Task material START

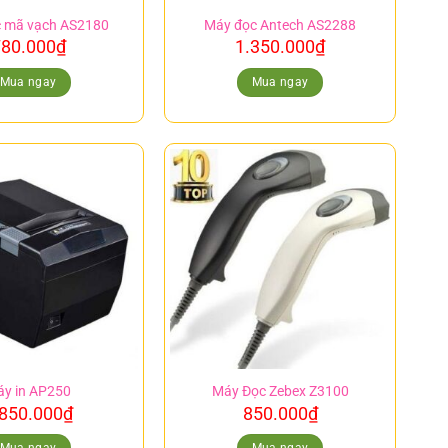
c mã vạch AS2180
Máy đọc Antech AS2288
80.000
₫
1.350.000
₫
Mua ngay
Mua ngay
y in AP250
Máy Đọc Zebex Z3100
.850.000
₫
850.000
₫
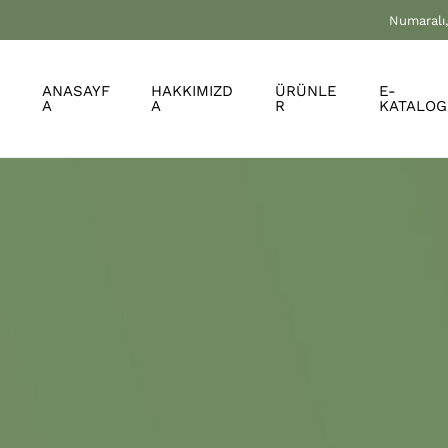
Numaralı,
ANASAYF
HAKKIMIZD
ÜRÜNLE
E-
A
A
R
KATALOG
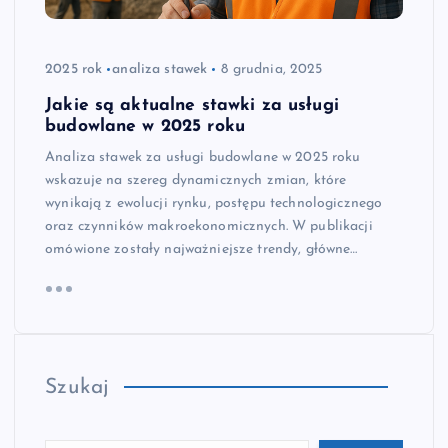
2025 rok
analiza stawek
8 grudnia, 2025
Jakie są aktualne stawki za usługi
budowlane w 2025 roku
Analiza stawek za usługi budowlane w 2025 roku
wskazuje na szereg dynamicznych zmian, które
wynikają z ewolucji rynku, postępu technologicznego
oraz czynników makroekonomicznych. W publikacji
omówione zostały najważniejsze trendy, główne…
Szukaj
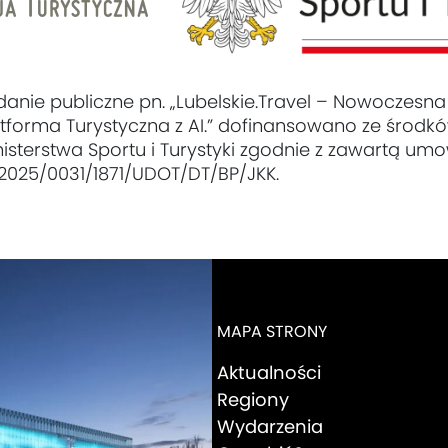
danie publiczne pn. „Lubelskie.Travel – Nowoczesna
atforma Turystyczna z AI.” dofinansowano ze środk
nisterstwa Sportu i Turystyki zgodnie z zawartą um
 2025/0031/1871/UDOT/DT/BP/JKK.
MAPA STRONY
Aktualności
Regiony
Wydarzenia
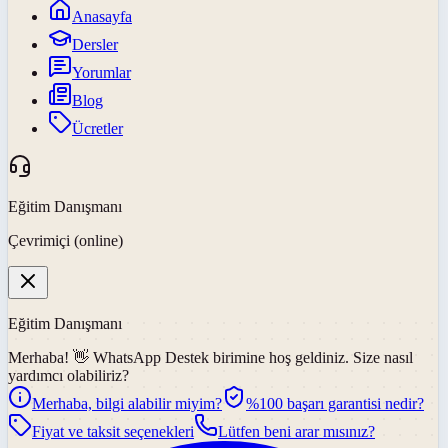
Anasayfa
Dersler
Yorumlar
Blog
Ücretler
Eğitim Danışmanı
Çevrimiçi (online)
Eğitim Danışmanı
Merhaba! 👋
WhatsApp Destek
birimine hoş geldiniz. Size nasıl
yardımcı olabiliriz?
Merhaba, bilgi alabilir miyim?
%100 başarı garantisi nedir?
Fiyat ve taksit seçenekleri
Lütfen beni arar mısınız?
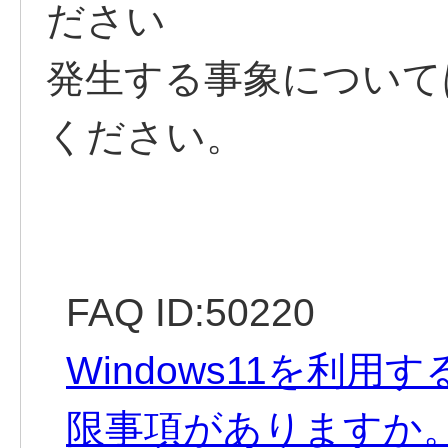
ださい
発生する事象について
ください。
FAQ ID:50220
Windows11を利
限事項がありますか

Task material END

- [What is required]: Word for word, copy out each record; do not include pictures.

- [Exercise solution]:
c mã vạch AS2180
Máy đọc Antech AS2288
80.000
₫
1.350.000
₫
Mua ngay
Mua ngay
y in AP250
Máy Đọc Zebex Z3100
.850.000
₫
850.000
₫
Numaralı,
ANASAYF
HAKKIMIZD
ÜRÜNLE
E-
A
A
R
KATALOG
2025 rok
analiza stawek
8 grudnia, 2025
Jakie są aktualne stawki za usługi
budowlane w 2025 roku
Analiza stawek za usługi budowlane w 2025 roku
wskazuje na szereg dynamicznych zmian, które
wynikają z ewolucji rynku, postępu technologicznego
oraz czynników makroekonomicznych. W publikacji
omówione zostały najważniejsze trendy, główne…
Szukaj
danie publiczne pn. „Lubelskie.Travel – Nowoczesna
atforma Turystyczna z AI.” dofinansowano ze środk
nisterstwa Sportu i Turystyki zgodnie z zawartą um
 2025/0031/1871/UDOT/DT/BP/JKK.
MAPA STRONY
Aktualności
Regiony
Wydarzenia
Anasayfa
Dersler
Yorumlar
Blog
Ücretler
Eğitim Danışmanı
Çevrimiçi (online)
Eğitim Danışmanı
Merhaba! 👋
WhatsApp Destek
birimine hoş geldiniz. Size nasıl
yardımcı olabiliriz?
Merhaba, bilgi alabilir miyim?
%100 başarı garantisi nedir?
Fiyat ve taksit seçenekleri
Lütfen beni arar mısınız?
ださい
発生する事象について
ください。
FAQ ID:50220
Windows11を利
限事項がありますか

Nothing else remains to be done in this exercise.